This blog was written by Pritika Deepak, Associate at Fasken.
How often have you heard of people turning down gifts? It may happen on TV but does it happen in reality? Surprisingly, yes. Although uncommon, in an estates context, there may be situations where a beneficiary does not want their gift. There may, for example, be a situation where the gift has conditions which are too difficult to fulfil, or where the gift is more of a burden than a benefit. Alternatively, the beneficiary may have no need for it and may want the person who is ‘next in line’ to receive it, instead.
Regardless of the reason, it is important to be aware of the different ways and consequences of rejecting a gift.
Disclaimer
A disclaimer is a rejection of a gift before the gift has been accepted. The recipient or beneficiary of a gift is generally presumed to accept a gift unless they clearly reject it. A rejection by disclaimer has the effect of voiding the gift ‘ab initio’, or said more simply, treating it as though it never existed. Effectively, there is no transfer of any interest in the property from the donor to the beneficiary. The beneficiary can disclaim the gift orally, in writing or by their conduct. Regardless of the method of disclaiming the gift, the beneficiary should be mindful of the timing of such disclaimer. It should be done as soon as possible after a beneficiary becomes aware of the intended gift, so as to avoid any implications that the gift has been accepted.
In an estates context, if there is a valid disclaimer of a gift or interest in a will, the failure of the gift will date back to the date of the testator’s death. The type of gift or interest being disclaimed may effect the succession of the gift.
Renunciation
In contrast to a disclaimer, a renunciation is the rejection of a gift after it has been accepted. Although not common, renunciations can occur when the recipient of a gift no longer wants the gift or where they no longer wish to (or are able to) satisfy the conditions of the gift. On an effective renunciation, the beneficiary may surrender their interest or assign their interest to another beneficiary. It is important to note that a renunciation is akin to a disposition of property by the beneficiary for the purposes of the Income Tax Act (Canada), and as such there may be tax consequences to consider.

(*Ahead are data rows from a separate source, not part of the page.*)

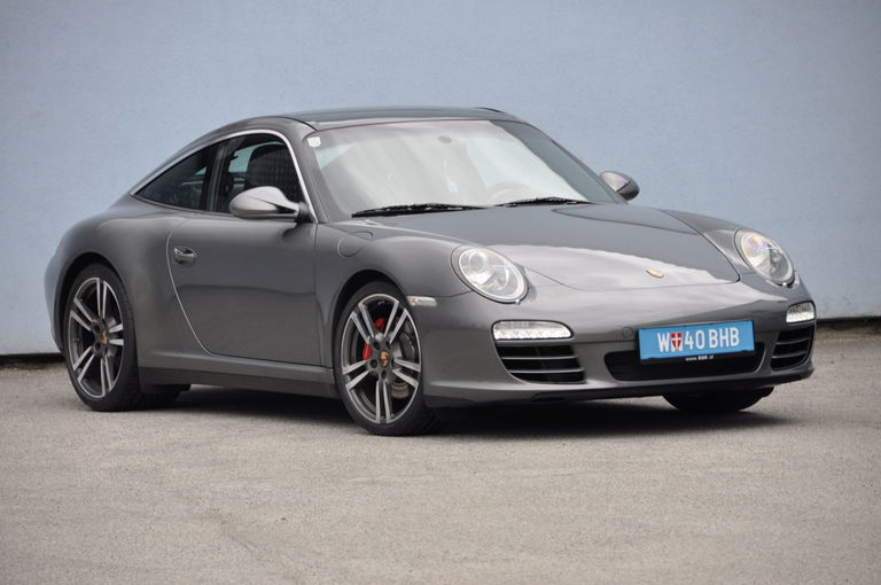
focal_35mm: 218
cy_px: 292
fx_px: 5316
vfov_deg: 6.3
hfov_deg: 9.5
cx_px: 440
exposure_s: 1/100
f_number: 6
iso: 500
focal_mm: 145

Take for example a situation where assets are held in trust for the spouse of a deceased testator. The surviving spouse is the sole income beneficiary of the trust and on the death of the surviving spouse, the children of the testator are entitled to the remaining capital of the trust. After receiving income from the trust for several months, the surviving spouse decides to renounce their interest in the trust. In this case, there would be a disposition of their income interest which may trigger tax consequences. As the surviving spouse received income from the trust, they cannot ‘disclaim’ their interest. If, however, the surviving spouse rejected their interest in the trust before receiving any income, it would likely qualify as a disclaimer instead of a renunciation.
Although the terms disclaimer and renunciation are often used interchangeably, it is important to understand and appreciate their subtle differences as each may have varying legal and tax implications for the beneficiary.